The company’s net sales increased by 12 percent to USD 929.2 million, compared to USD 832.9 million in the same period of the previous year. Due to non-cash impairment charges in the Electrical Steel reporting unit and acquisition-related expenses, the company recorded an operating loss of USD 57.6 million in the quarter, compared to operating income of USD 66.4 million in the same quarter of the previous year. Net income attributable to controlling interests, which amounted to USD 55.7 million in the fourth quarter of the previous year, resulted in a net loss of USD 48.7 million in the same quarter this year.
On a per-share basis, net loss attributable to controlling interests was USD 0.98 per share, compared to net income of USD 1.10 per share in the same period of the previous year. Adjusted net earnings per share declined to USD 0.74 from USD 1.05 in the previous year. The company’s adjusted operating income was reported at USD 54.0 million, compared to USD 70.1 million recorded in the same quarter of the prior year.
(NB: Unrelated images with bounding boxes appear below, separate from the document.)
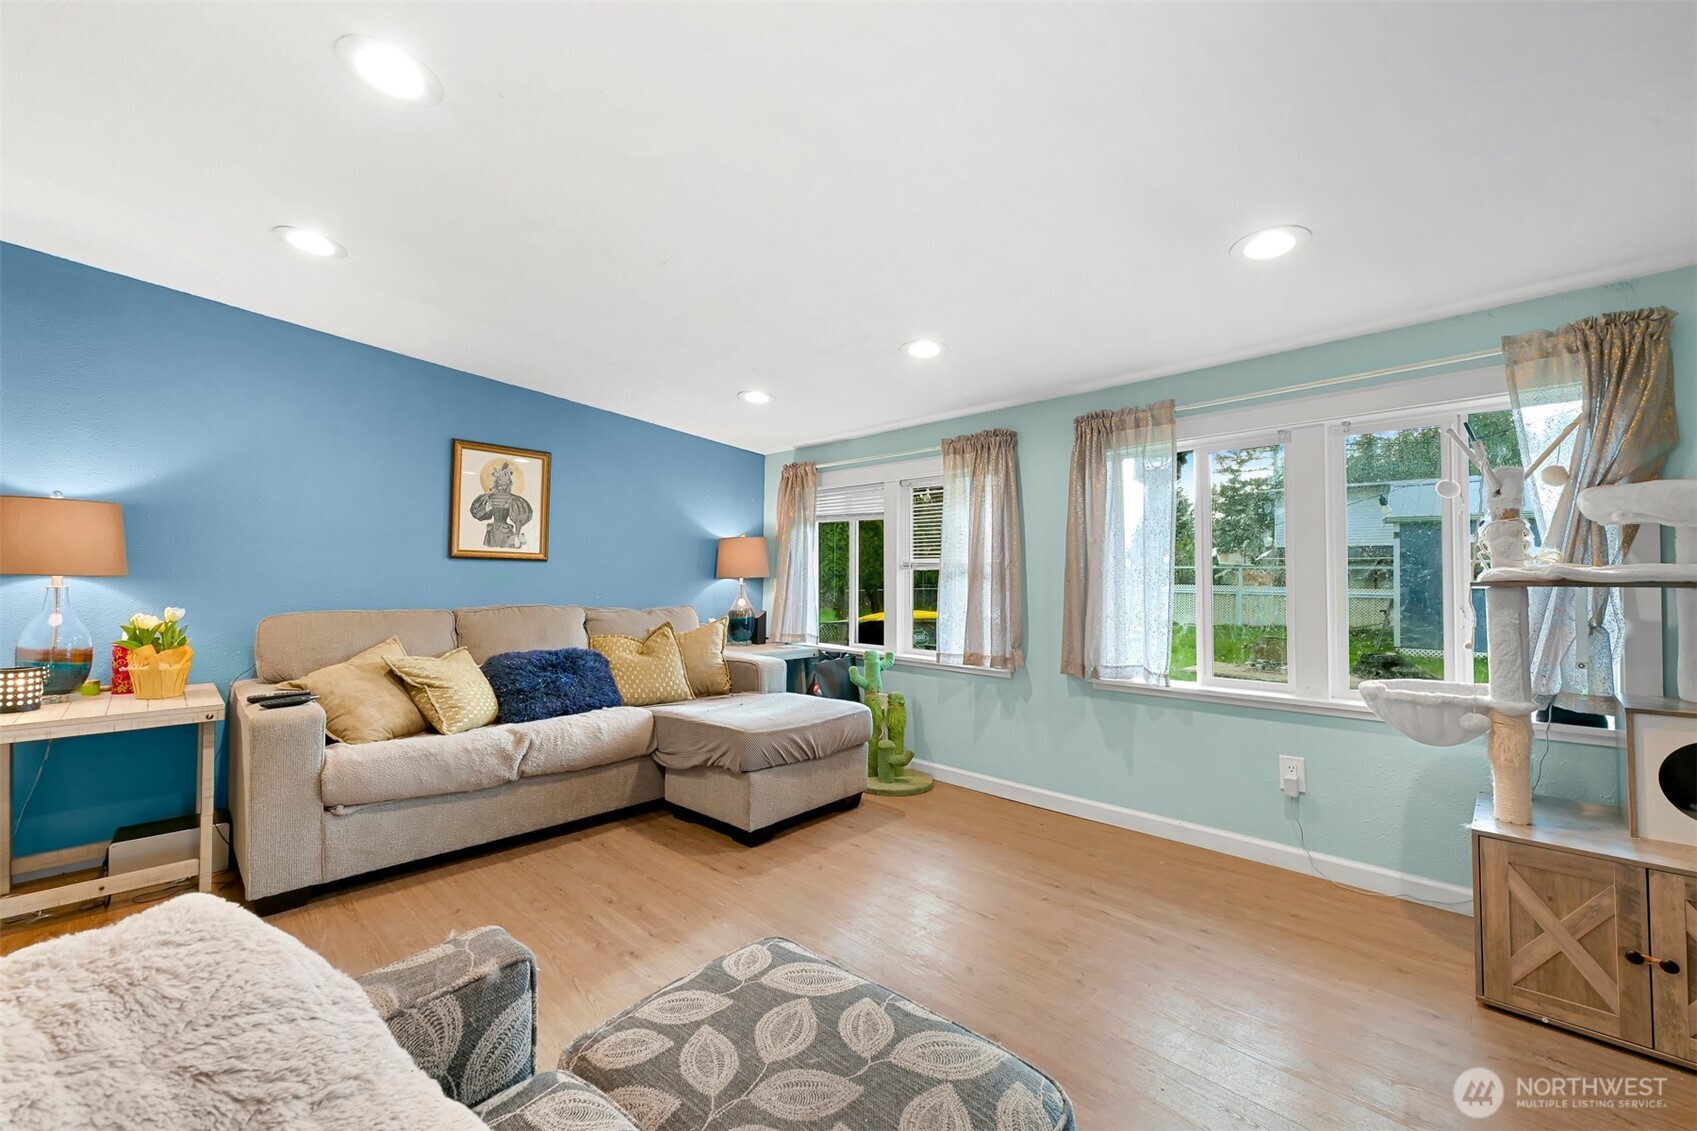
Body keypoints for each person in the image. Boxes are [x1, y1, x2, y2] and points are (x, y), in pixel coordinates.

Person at [469, 462, 533, 548]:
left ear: (508, 483)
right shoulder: (490, 497)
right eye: (500, 482)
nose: (501, 485)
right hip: (492, 533)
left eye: (504, 482)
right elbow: (477, 513)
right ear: (497, 482)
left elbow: (518, 520)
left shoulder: (513, 499)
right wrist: (487, 509)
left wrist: (517, 536)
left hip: (505, 533)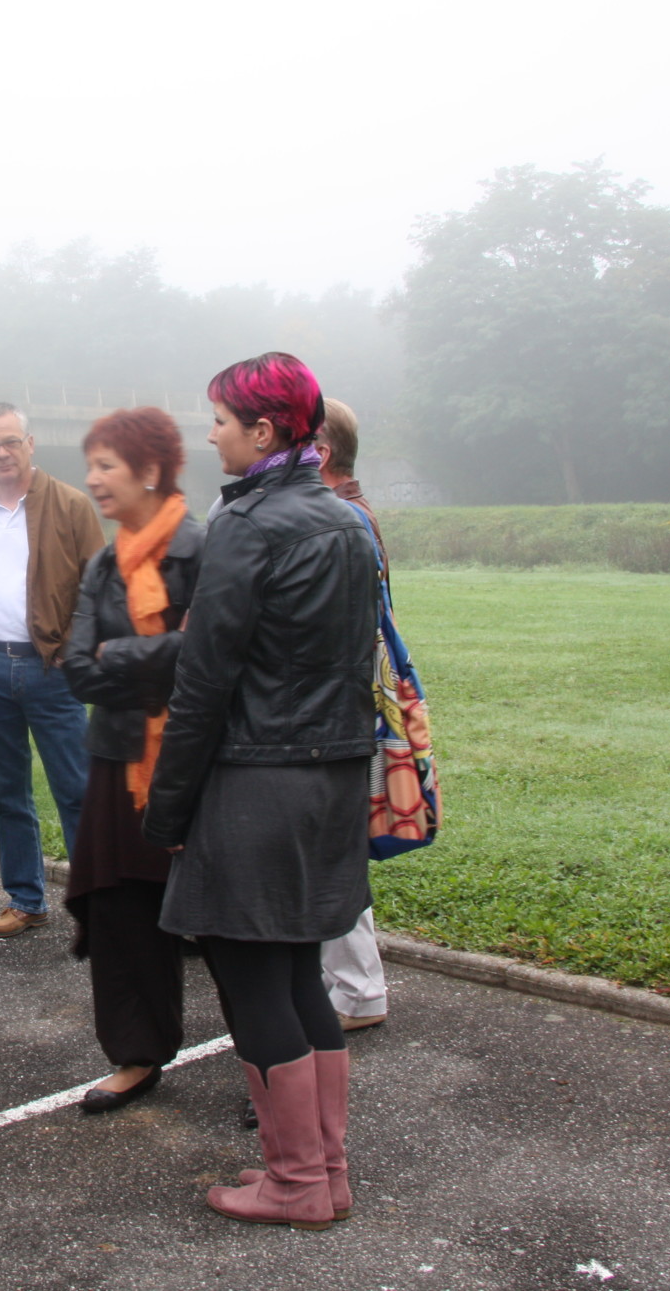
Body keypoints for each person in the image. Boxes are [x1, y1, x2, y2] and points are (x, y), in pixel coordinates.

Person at [142, 352, 379, 1230]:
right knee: (299, 973)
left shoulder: (245, 525)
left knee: (251, 982)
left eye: (220, 421)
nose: (211, 436)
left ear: (265, 429)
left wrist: (168, 809)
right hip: (331, 779)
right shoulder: (347, 521)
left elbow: (203, 683)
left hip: (255, 783)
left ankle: (294, 1181)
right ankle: (325, 1170)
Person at [59, 408, 203, 1114]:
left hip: (197, 758)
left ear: (149, 470)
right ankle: (138, 1053)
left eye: (106, 465)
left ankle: (267, 1063)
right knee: (122, 914)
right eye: (90, 464)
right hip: (118, 757)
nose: (92, 478)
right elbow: (78, 669)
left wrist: (121, 655)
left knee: (223, 918)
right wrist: (161, 659)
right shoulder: (102, 563)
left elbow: (215, 653)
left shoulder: (205, 549)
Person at [0, 402, 105, 937]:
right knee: (9, 794)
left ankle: (98, 908)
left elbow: (99, 587)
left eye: (10, 441)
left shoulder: (71, 506)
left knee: (76, 790)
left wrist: (74, 653)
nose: (2, 453)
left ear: (30, 444)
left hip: (52, 671)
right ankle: (26, 899)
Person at [316, 397, 389, 1033]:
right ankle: (350, 985)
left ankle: (359, 991)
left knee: (335, 850)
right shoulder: (353, 513)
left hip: (340, 711)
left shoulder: (345, 519)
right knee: (331, 847)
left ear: (320, 453)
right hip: (344, 706)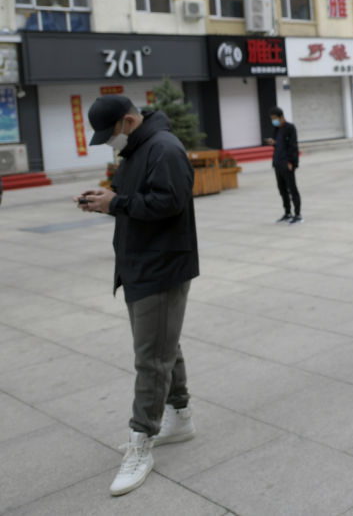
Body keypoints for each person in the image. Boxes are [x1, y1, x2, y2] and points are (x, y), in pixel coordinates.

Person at [75, 95, 198, 497]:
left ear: (128, 121)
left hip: (161, 266)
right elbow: (133, 197)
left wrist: (119, 203)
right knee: (164, 346)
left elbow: (170, 202)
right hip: (140, 264)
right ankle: (180, 415)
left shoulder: (163, 148)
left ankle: (140, 442)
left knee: (151, 358)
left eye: (109, 135)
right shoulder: (139, 147)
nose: (109, 144)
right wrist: (106, 200)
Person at [266, 107, 301, 224]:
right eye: (272, 119)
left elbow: (293, 146)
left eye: (275, 118)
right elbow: (279, 145)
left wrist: (293, 163)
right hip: (277, 163)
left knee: (292, 189)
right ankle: (287, 213)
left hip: (287, 164)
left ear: (281, 117)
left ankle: (298, 215)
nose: (273, 121)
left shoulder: (290, 128)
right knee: (282, 190)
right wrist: (274, 143)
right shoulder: (276, 129)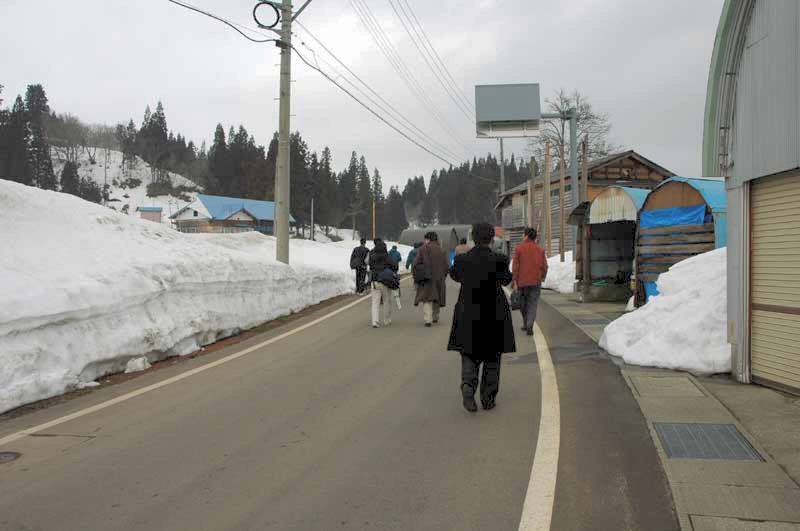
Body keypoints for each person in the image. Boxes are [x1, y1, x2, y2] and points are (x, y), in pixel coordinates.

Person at [448, 222, 515, 412]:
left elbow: (454, 275)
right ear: (491, 239)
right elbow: (506, 279)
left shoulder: (462, 260)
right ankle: (488, 398)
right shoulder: (499, 260)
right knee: (492, 357)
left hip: (468, 311)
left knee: (469, 353)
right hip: (494, 313)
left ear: (474, 238)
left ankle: (468, 387)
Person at [512, 228, 548, 336]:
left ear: (526, 236)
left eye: (524, 234)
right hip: (535, 281)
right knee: (532, 304)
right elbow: (545, 266)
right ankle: (529, 324)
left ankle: (526, 322)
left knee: (522, 304)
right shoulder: (540, 250)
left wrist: (514, 280)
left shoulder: (519, 249)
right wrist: (542, 277)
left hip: (522, 282)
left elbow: (515, 267)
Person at [413, 231, 449, 327]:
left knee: (426, 298)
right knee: (436, 298)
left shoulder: (423, 249)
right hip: (439, 278)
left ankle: (427, 320)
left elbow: (415, 264)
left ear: (428, 239)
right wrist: (443, 276)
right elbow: (447, 266)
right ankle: (435, 317)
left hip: (426, 277)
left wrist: (418, 276)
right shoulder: (442, 250)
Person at [369, 238, 396, 328]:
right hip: (385, 281)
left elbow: (369, 264)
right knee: (386, 300)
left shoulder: (371, 254)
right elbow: (394, 266)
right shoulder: (387, 256)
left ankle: (375, 322)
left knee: (375, 302)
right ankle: (386, 319)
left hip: (375, 280)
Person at [388, 245, 403, 310]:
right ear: (396, 248)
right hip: (395, 266)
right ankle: (395, 282)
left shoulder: (389, 252)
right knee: (395, 276)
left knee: (390, 275)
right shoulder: (398, 253)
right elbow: (400, 259)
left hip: (390, 267)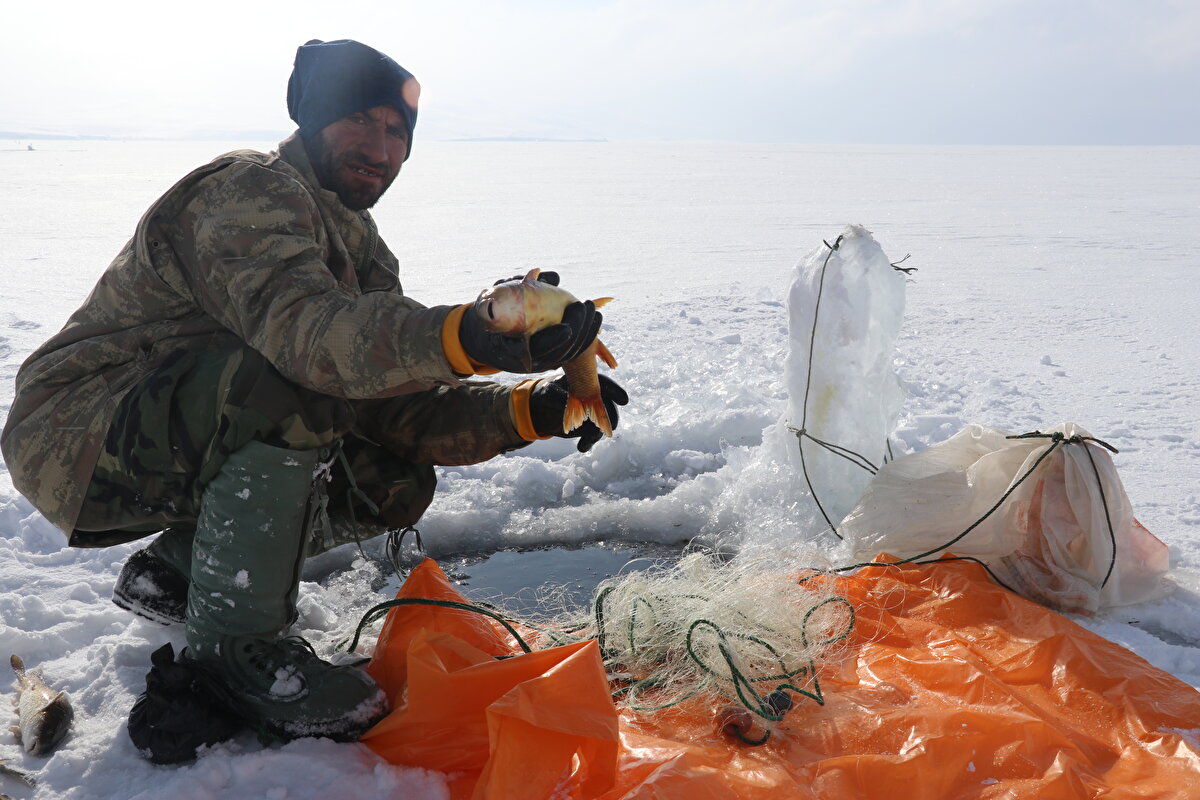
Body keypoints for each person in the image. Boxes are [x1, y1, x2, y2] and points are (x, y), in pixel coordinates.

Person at [0, 39, 627, 742]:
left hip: (167, 425)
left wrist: (528, 409)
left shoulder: (360, 244)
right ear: (311, 119)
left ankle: (180, 572)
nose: (380, 146)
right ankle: (238, 654)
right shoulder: (248, 190)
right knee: (291, 382)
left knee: (392, 477)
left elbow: (394, 408)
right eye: (360, 119)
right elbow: (309, 338)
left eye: (397, 131)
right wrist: (464, 336)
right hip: (75, 429)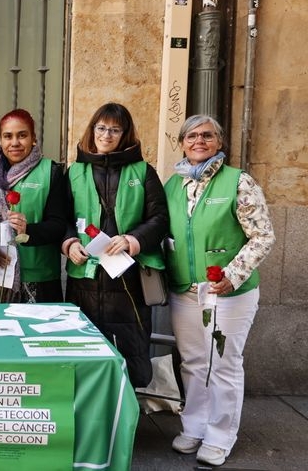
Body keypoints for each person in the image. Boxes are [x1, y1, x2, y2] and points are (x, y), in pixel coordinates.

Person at [165, 115, 274, 467]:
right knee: (194, 363)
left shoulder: (238, 182)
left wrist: (232, 274)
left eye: (207, 135)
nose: (200, 141)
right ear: (182, 142)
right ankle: (194, 426)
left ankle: (220, 435)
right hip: (185, 291)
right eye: (192, 135)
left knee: (224, 363)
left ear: (219, 142)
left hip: (229, 293)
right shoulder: (173, 185)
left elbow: (262, 236)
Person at [62, 102, 169, 389]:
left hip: (127, 282)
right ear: (92, 130)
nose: (106, 135)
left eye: (114, 130)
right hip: (84, 280)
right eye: (101, 128)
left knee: (129, 351)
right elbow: (62, 217)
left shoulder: (143, 172)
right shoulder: (75, 172)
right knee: (81, 352)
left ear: (125, 134)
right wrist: (69, 243)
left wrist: (133, 239)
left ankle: (128, 423)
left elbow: (160, 219)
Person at [0, 108, 68, 303]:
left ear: (33, 138)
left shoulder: (50, 171)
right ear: (0, 140)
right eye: (8, 136)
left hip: (38, 277)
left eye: (22, 135)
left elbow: (59, 224)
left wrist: (28, 231)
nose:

Meanwhile, the company announced a quarterly dividend of USD 0.16 per share, payable on September 29, 2026, to shareholders of record as of September 15, 2026.
As part of its strategic investments, the minimum acceptance threshold was exceeded in the voluntary public cash takeover offer launched pursuant to the business combination agreement signed with Klöckner & Co SE in January 2026. Following the completion of the transaction on June 3, 2026, after the end of the fiscal year, Worthington Steel secured approximately 62 percent of Klöckner’s outstanding shares, acquiring a majority stake and reaching a significant milestone toward obtaining full operational control.
On the corporate achievements side, the company was recognized as a John Deere Partner-level Supplier for the 14th consecutive year. It also received John Deere’s inaugural Community Engagement Award and was named one of Columbus’ Top Workplaces by Columbus CEO magazine for the 14th consecutive year.
Commenting on the results, Worthington Steel President and CEO Geoff Gilmore stated that the company closed fiscal 2026 with continued progress on its long-term strategy. He noted that fourth-quarter results reflected solid performance in a mixed market environment characterized by narrower value-added margins year on year, while showing signs of normalization. Gilmore emphasized that higher net sales were supported by growth in the direct sales business and a continued focus on value-added solutions.
Gilmore added that the Klöckner transaction, completed shortly after the fiscal year-end, represents the largest acquisition in the company’s history and a defining step toward building a stronger and more diversified metals processing platform. He stated that the company will continue to focus on safety, customer service, operational discipline, integration readiness, and shareholder returns in the coming period.